Report each line of the data below in which "sonhos" appears.

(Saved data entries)
######

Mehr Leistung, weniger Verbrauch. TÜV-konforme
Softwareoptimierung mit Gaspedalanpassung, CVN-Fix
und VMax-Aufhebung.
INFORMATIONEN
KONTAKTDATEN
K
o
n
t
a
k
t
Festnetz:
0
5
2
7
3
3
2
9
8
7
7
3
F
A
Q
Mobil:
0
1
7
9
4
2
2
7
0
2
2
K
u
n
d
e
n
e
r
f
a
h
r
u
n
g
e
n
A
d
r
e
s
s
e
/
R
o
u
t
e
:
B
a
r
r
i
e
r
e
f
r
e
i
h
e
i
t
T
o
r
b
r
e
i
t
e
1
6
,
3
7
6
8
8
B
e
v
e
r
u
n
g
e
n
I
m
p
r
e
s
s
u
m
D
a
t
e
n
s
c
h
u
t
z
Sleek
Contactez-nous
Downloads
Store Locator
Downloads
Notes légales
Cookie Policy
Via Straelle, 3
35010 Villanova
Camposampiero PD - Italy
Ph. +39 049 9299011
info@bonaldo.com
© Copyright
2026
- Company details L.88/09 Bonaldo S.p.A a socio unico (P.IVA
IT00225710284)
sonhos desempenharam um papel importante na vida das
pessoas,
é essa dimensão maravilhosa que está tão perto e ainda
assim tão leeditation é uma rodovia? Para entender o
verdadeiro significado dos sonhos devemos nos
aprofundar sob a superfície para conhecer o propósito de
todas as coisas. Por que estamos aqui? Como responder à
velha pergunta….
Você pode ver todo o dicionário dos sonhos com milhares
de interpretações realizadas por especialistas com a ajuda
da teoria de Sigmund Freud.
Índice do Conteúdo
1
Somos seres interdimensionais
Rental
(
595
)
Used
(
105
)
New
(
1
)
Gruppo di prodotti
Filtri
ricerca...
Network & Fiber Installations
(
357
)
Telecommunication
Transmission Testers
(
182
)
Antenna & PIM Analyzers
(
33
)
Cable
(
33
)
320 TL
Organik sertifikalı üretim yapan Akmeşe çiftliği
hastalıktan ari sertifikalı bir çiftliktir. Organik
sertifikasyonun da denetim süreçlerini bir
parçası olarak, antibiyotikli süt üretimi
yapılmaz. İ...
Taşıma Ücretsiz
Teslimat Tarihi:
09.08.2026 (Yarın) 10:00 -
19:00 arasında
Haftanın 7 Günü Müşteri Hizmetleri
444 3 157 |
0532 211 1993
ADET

######

EXPECTED ANSWER -
sonhos desempenharam um papel importante na vida das
verdadeiro significado dos sonhos devemos nos
Você pode ver todo o dicionário dos sonhos com milhares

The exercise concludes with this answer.